Many times I've found myself putting pics together for the timeline and saying I should have gotten a shot of a particular step that I skipped through because I was in the moment.
Well done
Tom


----------



## GeorgeC (Jul 30, 2008)

Too bad you do not have the glass doors for that bookcase. They are really beautiful when finished.

I know where there is one probably rotting to the ground. The house I grew up in is abandoned and covered in vines and an overgrown yard. Rotting down. Back in the early 1940's my Dad had a barrister bookcase built into a new wall that was used the split the living room into two. It really looked good in those days.

Our house only had one bedroom downstairs. (The upstairs was an apartment that was rented during WWII), I needed a bedroom so he took the living area and split it in two.

George


----------



## mavawreck (Nov 26, 2011)

Thanks guys for the kind words! Means a lot. 

I will be re-making the glass doors, I wish they were still there as well but it should be a fun project. I wish the door hinges weren't so dang expensive though! Seems like I will be spending close to $40.00 per section on hinges, $200 overall! I'm still weighing my options. 

Beginning to consider finishes as well. My original plan was to coat it with tung oil, no stain. However I'm beginning to wonder with all the new wood I've added if bleaching and staining isn't in order. If so, I should do that before final assembly. What do you guys think?

Finally, another member mentioned using a black fill on pieces with damaged/weathered wood. I hadn't considered that before, but I'm thinking that filling the gaps on some of my less than perfect repairs with a mix of graphite and epoxy might make them look a bit more visually appealing.


----------



## MissionIsMyMission (Apr 3, 2012)

Maybe I'm gettin old but I always liked the old way of hangin Barrister doors. Worked well and easy to do. The new stuff will work but why go the expense. Sometimes NEW is NOT Improved.


----------



## mavawreck (Nov 26, 2011)

MissionIsMyMission said:


> Maybe I'm gettin old but I always liked the old way of hangin Barrister doors. Worked well and easy to do. The new stuff will work but why go the expense. Sometimes NEW is NOT Improved.


What is the old way? I'm up for anything!


----------



## mavawreck (Nov 26, 2011)

Here is what they originally looked like. Same manufacture and same design on top and base.


----------



## mavawreck (Nov 26, 2011)

Here is another set which sold on ebay with the first view I've seen of the hinge set up.


http://www.ebay.com/itm/Antique-Oak...=&orig_cvip=true&rt=nc&_trksid=p2047675.l2557


----------



## mavawreck (Nov 26, 2011)

Spend most of my time on Saturday in the shop doing a *quick and dirty* tune-up on a No 5 I bought. Wiped it down with grease remover, flattened the sole with the 320, flattened the frog, put a bevel on the chip breaker, then sharpened the blade. Used it to square the back today. Works well! Need to finish polishing the sole and wipe it down with carnuba.


----------

★ ★ ★ ★

■ TASK TO COMPLETE:
Write out, word for word, the part of the bookcase restoration thread between "Thanks guys for" and "more visually appealing.", inclusive. The material after this point has no connection to the bookcase restoration thread.

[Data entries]
★ ★ ★ ★

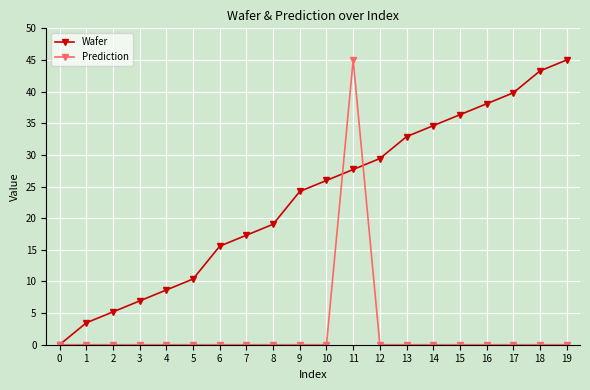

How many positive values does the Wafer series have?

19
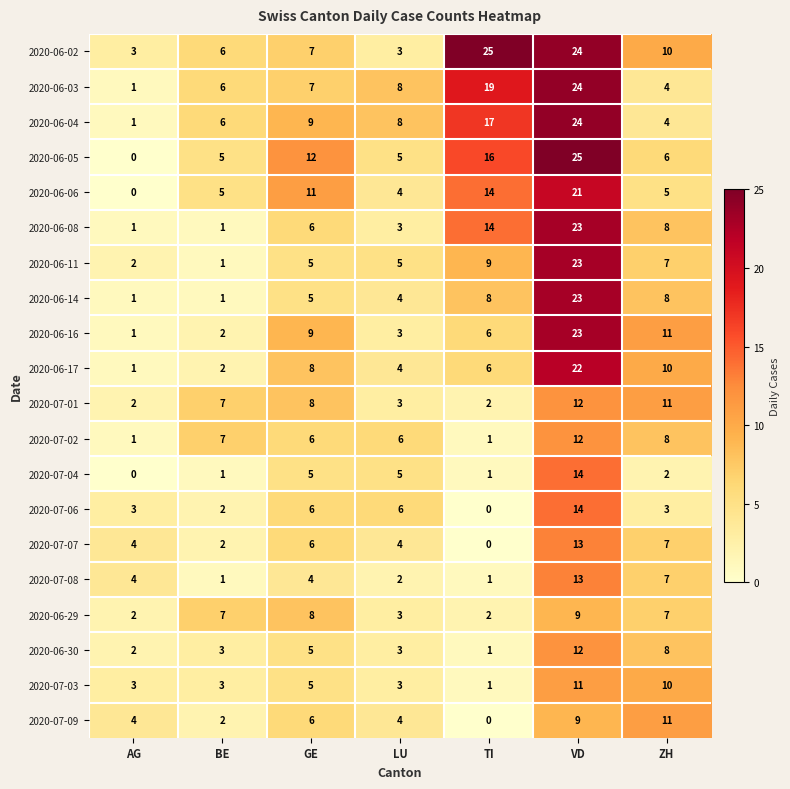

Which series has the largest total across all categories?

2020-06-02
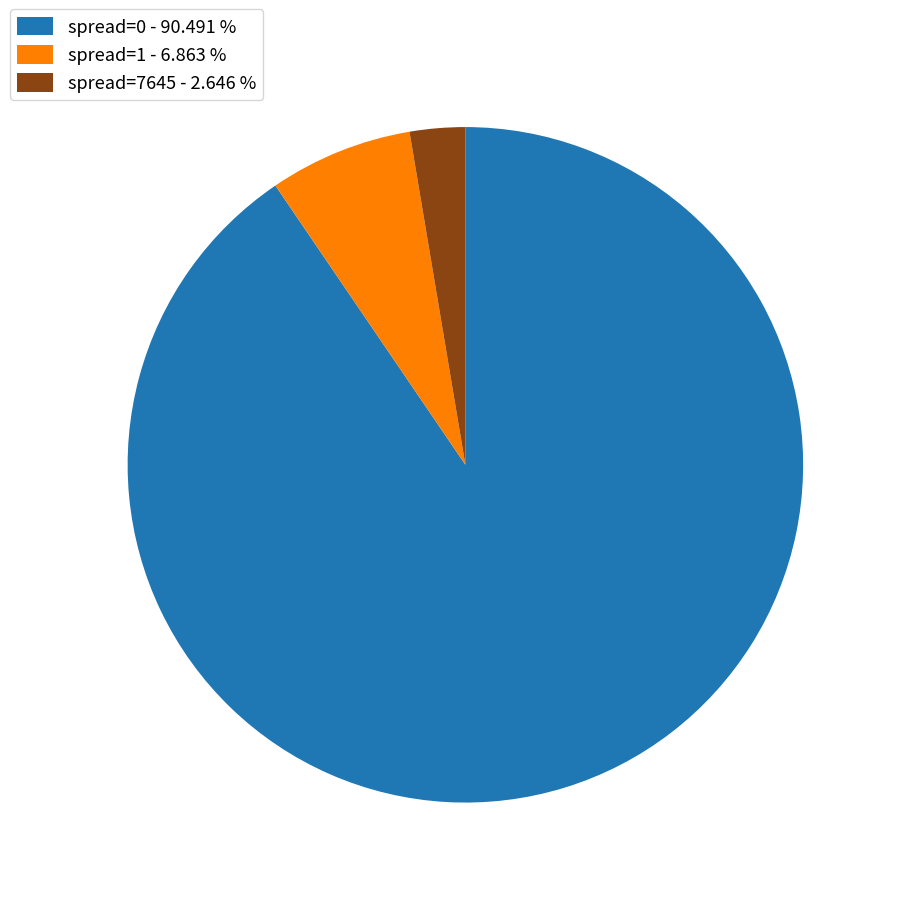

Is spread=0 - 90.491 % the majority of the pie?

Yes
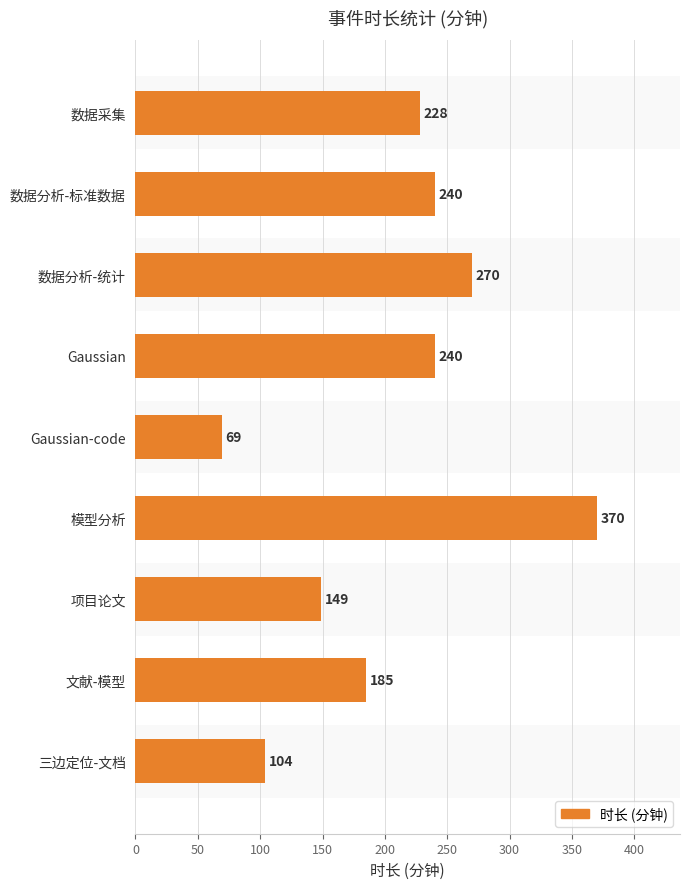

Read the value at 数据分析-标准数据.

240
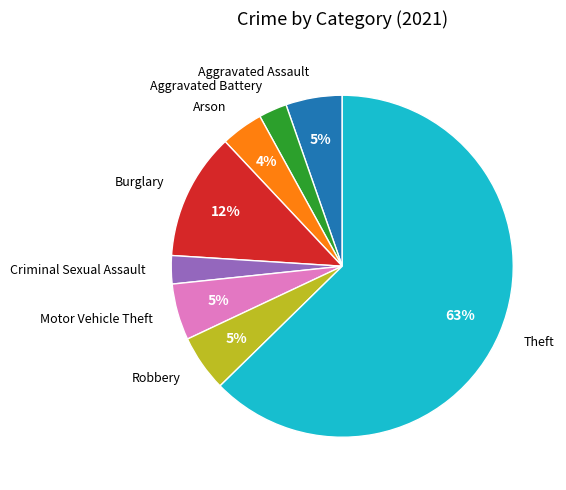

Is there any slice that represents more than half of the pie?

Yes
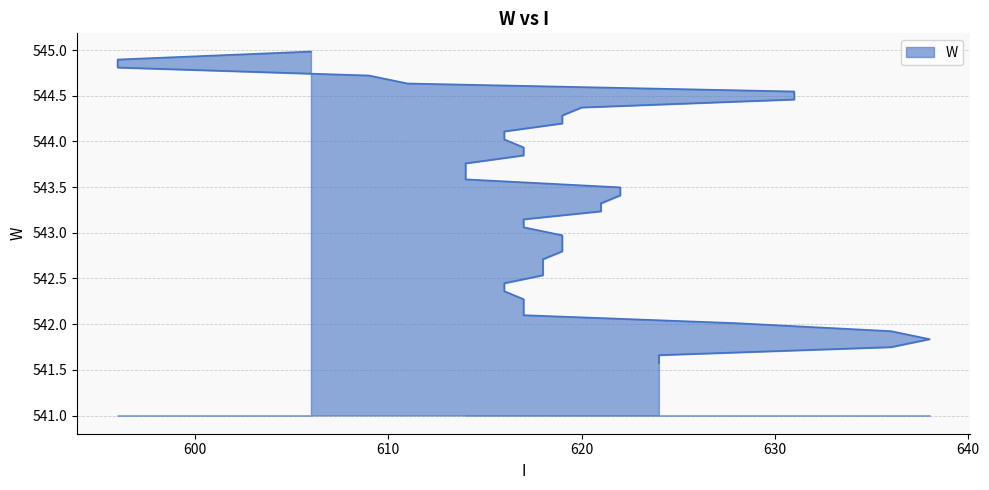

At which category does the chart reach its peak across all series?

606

★ ★ ★ ★

■ YOUR SOLUTION:
Thanks guys for the kind words! Means a lot. 

I will be re-making the glass doors, I wish they were still there as well but it should be a fun project. I wish the door hinges weren't so dang expensive though! Seems like I will be spending close to $40.00 per section on hinges, $200 overall! I'm still weighing my options. 

Beginning to consider finishes as well. My original plan was to coat it with tung oil, no stain. However I'm beginning to wonder with all the new wood I've added if bleaching and staining isn't in order. If so, I should do that before final assembly. What do you guys think?

Finally, another member mentioned using a black fill on pieces with damaged/weathered wood. I hadn't considered that before, but I'm thinking that filling the gaps on some of my less than perfect repairs with a mix of graphite and epoxy might make them look a bit more visually appealing.